L'action Hermès tombe à un plus bas depuis 2022 avant de rebondir
Le sellier parisien a inscrit ce lundi un plancher intraday inédit depuis 2022, avant de se reprendre pour finir en territoire positif dans un marché parisien en repli. La séance illustre une tension persistante sur le titre, qui reste sous ses trois moyennes mobiles et accuse plus de 32 % de recul sur un an.
Un plus bas de quatre ans à 1 388 € marqué en séance malgré un rebond de clôture
L'action Hermès International a touché 1 388 € en séance, battant son précédent plancher bas de quatre ans à 1 395 € atteint en 2022, année marquée par la guerre en Ukraine et la remontée des taux. Le titre s'est ensuite ressaisi pour clôturer à 1 418 €, soit un gain de 1,32 % par rapport à la dernière clôture de vendredi à 1 399,50 €. Ce rebond intervient dans un contexte difficile pour le marché parisien, le CAC 40 ayant terminé en repli de 0,85 % à la clôture du jour, avec la volatilité en nette hausse (VIX à 17,28, contre 15,84 vendredi).
Sur un mois, le titre cède plus de 10 %, et son repli sur un an dépasse 32 %, une pression durable qui reflète notamment l'impact des devises défavorables signalé lors de la publication des résultats du premier semestre 2026 le 29 juillet dernier, où un effet de change négatif de plus de 360 M€ avait pesé sur le chiffre d'affaires. La configuration technique reste tendue : le cours évolue en dessous de la MM20 à 1 524,33 € (écart de près de 7 %) et très en dessous de la MM200 à 1 797,20 €, soit plus de 21 % d'écart. Le RSI à 30 frôle le seuil de survente, ce qui traduit l'essoufflement vendeur accumulé depuis plusieurs semaines, sans constituer pour autant un signal de retournement établi.
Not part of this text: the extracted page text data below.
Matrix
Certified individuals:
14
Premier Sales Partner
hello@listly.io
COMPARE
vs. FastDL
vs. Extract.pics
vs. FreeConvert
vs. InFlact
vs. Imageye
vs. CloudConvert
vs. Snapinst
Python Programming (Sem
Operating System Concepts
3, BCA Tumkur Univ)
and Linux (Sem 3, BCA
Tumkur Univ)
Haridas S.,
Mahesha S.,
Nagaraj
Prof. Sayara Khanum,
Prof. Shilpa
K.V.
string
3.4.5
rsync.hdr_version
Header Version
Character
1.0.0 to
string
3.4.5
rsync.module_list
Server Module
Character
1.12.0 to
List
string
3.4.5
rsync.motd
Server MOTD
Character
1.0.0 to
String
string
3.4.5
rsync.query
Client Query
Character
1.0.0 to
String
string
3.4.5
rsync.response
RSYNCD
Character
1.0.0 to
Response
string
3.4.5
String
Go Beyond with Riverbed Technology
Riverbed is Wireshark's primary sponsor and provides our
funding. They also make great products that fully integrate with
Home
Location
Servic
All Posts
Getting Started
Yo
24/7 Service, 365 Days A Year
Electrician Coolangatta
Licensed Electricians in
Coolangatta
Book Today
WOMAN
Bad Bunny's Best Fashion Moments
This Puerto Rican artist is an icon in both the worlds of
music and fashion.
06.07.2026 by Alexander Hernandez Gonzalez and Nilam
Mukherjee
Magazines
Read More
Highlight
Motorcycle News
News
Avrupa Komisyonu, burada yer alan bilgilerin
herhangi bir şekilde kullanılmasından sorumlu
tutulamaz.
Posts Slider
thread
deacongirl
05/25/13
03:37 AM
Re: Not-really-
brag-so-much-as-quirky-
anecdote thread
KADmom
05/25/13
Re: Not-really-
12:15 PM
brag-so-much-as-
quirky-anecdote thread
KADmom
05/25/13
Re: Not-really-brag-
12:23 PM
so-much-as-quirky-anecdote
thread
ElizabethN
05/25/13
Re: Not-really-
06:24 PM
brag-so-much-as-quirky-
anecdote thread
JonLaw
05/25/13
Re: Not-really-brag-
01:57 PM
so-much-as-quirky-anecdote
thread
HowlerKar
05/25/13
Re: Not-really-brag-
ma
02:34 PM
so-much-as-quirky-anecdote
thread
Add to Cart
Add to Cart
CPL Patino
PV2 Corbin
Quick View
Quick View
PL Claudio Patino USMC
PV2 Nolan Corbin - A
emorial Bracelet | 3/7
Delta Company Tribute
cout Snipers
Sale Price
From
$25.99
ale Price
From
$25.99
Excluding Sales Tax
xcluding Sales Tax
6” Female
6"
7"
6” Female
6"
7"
AlphaValue/Baader relève son avis sur Hermès et vise 1 730 €, soit un potentiel de 22 %
Ce lundi, AlphaValue/Baader Europe a revu sa position sur le titre dans son suivi des analystes, passant d'un avis « acheter » à « accumuler » tout en abaissant significativement son objectif de cours, de 2 339 € à 1 730 €. Rapporté au cours de clôture de 1 418 €, cet objectif laisse un potentiel de hausse théorique d'environ 22 %. La révision à la baisse de la cible témoigne d'une réévaluation du titre dans un environnement où le luxe mondial subit des vents contraires : les exportations horlogères suisses vers la Chine ont reculé de 18,5 % sur un an en juillet 2026, et les ventes au détail chinoises restent atones avec une croissance quasi nulle.
Hermès, exposé à cette zone, avait du reste signalé lors de la publication semestrielle du 29 juillet un recul de 4 % au Moyen-Orient et une baisse de son métier Parfum et Beauté à taux constants. Dans ce contexte, la résistance identifiée à 1 644,50 € constitue le premier cap à franchir avant tout retour vers les niveaux ciblés par la maison de courtage.